A schedule outlined Thursday, March 18, calls for additional preparation at the track level this weekend to prepare for the solider piles’ installation, which is expected in April and May, Haggerty said. Construction of the seawall, final grading and replanting with native vegetation will take place in June and July.

Much of the proposed emergency work was originally planned to occur in the fifth phase of the ongoing bluff stabilization project. The project began about 20 years ago, and the fourth phase was completed in January. The fifth phase was previously scheduled to start in 2023, but much of the work has been moved ahead because of the collapse.

Together, the fifth and sixth phases of bluff stabilization project are expected to cost about $100 million. The stabilization work is intended to protect the tracks on the bluffs until a new route can be built, possibly a tunnel bored beneath the streets and homes of Del Mar. Construction of a new route will cost at least $3 billion.

Earlier this month, a subcontractor hired by SANDAG began taking soil samples along the possible inland routes being considered.

Planning, design, and engineering, along with securing funding for an inland route are likely to take 10 years, officials have said. Construction could take an additional 10 years.

Completion of a new route will take widespread support from the public and their elected officials, especially if a county-wide ballot measure is needed to raise the money required. In the past, the Del Mar City Council has publicly supported the idea, but at least one new council member said Friday, March 19, he’s not on board.

“There needs to be much more critical discussion about the very low ridership numbers of the Coaster and Surfliner and their future ridership projections in light of the pandemic, post pandemic remote working trends, the arrival of self-driving electric vehicles and transportation-as-a-service, and the potential of such vehicles to operate as a clean and dynamic point-to-point mass transit system on our highways and roads,” said Del Mar Councilman Dan Quirk, elected in November and the city’s new representative on the NCTD board.

Ridership on the Coaster is down 90 percent from a year ago because of the pandemic travel restrictions, said Kimberly Tucker, NCTD director of service and planning. However, district officials expect riders to start returning as more people are vaccinated.

District officials plan to restore some of the trains in April that were cancelled during the pandemic, with hopes to fully restore service to pre-pandemic levels in June.

And while rail freight may bring the region $1 billion a year, that may not be worth the cost of drilling a tunnel beneath the city of Del Mar, Quirk said.

“Rail freight is minimal and accounts for about 0.5% of all freight in San Diego County,” Quirk said, quoting numbers from SANDAG. “The other 99 percent-plus is effectively on the highways.”

Quirk suggested the “highest and best use” for the train tracks from San Diego to San Luis Obispo is a pedestrian trail, an idea that has proved successful on a number of old rail lines in other parts of the United States.

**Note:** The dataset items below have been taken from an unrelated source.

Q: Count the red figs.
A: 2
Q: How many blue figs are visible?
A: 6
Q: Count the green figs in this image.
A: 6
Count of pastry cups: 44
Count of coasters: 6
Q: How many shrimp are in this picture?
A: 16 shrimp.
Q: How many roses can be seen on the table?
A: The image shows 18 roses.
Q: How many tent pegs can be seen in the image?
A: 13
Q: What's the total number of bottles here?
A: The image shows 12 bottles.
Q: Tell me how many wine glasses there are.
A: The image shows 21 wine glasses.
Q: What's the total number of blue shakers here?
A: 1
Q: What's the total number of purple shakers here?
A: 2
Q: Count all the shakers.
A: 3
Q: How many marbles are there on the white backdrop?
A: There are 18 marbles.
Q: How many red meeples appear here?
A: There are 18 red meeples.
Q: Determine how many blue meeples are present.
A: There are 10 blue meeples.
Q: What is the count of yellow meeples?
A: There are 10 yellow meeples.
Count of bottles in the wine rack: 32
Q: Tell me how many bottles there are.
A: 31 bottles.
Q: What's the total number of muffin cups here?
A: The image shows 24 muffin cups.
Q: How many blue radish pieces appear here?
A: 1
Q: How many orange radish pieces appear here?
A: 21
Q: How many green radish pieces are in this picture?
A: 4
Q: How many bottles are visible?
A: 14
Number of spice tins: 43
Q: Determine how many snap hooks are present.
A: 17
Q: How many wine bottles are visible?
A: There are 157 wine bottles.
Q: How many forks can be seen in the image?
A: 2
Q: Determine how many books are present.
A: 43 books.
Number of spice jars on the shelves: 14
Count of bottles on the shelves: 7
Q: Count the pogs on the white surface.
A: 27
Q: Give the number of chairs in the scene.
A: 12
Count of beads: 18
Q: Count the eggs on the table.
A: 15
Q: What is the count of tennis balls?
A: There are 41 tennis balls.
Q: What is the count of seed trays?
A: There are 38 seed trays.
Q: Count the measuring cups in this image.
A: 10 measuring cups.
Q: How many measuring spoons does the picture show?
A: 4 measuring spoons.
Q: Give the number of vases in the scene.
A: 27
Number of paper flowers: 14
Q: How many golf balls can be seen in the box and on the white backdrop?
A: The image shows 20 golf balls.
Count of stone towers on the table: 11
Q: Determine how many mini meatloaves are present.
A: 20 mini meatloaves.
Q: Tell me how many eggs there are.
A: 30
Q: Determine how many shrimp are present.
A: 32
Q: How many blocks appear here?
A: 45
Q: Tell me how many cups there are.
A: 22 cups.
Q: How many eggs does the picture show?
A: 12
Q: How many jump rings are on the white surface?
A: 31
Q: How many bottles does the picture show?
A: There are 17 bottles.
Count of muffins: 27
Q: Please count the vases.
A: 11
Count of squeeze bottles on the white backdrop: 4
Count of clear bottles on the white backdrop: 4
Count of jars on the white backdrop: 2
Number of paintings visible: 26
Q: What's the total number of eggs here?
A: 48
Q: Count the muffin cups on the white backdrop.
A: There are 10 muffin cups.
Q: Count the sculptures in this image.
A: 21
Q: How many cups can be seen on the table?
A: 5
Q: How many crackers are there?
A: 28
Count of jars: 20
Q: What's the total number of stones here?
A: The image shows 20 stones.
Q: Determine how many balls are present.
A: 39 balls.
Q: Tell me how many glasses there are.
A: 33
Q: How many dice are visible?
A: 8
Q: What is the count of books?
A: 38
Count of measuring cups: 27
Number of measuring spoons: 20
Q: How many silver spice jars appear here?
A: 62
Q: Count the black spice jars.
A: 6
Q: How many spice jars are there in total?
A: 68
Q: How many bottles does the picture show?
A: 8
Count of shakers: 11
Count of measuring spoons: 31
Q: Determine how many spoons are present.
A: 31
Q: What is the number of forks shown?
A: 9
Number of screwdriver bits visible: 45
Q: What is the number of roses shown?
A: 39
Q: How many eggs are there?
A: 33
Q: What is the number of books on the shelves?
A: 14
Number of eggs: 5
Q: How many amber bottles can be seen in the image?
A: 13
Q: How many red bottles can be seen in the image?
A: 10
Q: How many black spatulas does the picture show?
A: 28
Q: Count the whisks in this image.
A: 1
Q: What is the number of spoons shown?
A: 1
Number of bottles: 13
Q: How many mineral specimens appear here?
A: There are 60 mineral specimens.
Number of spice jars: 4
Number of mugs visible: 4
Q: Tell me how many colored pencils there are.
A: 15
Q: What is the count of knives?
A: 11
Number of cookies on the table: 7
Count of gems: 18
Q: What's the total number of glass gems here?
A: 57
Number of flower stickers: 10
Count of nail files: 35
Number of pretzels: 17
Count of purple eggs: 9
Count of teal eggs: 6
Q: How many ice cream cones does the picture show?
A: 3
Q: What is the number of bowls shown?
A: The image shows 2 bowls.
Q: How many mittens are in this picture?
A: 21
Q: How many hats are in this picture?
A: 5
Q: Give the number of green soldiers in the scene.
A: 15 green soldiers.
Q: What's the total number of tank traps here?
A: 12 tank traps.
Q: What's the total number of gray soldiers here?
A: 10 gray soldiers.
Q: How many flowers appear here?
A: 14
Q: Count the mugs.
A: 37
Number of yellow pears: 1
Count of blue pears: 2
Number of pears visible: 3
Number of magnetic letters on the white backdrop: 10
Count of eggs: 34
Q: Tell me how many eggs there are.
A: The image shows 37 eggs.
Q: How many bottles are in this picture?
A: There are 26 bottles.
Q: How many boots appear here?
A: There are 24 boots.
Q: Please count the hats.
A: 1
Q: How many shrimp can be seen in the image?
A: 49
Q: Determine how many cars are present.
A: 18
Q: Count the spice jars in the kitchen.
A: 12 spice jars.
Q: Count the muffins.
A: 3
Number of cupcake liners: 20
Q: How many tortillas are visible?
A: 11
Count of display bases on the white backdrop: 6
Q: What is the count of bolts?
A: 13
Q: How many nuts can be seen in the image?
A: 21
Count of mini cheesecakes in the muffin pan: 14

That proposal does not fit with SANDAG’s Five Big Moves, announced by Executive Director Hasan Ikhratra in 2019.

Ikhrata said the county should spend less money on highway and freeway improvements so it can invest billions of dollars in mass transit, expanding rail lines and increasing train service. The coastal rail route is a key part of that plan.

His strategy has been a hard sell, especially in North County and East County areas where, until the pandemic, freeways were crowded with commuters. For the past year, like riders on passenger trains, the idea has stalled.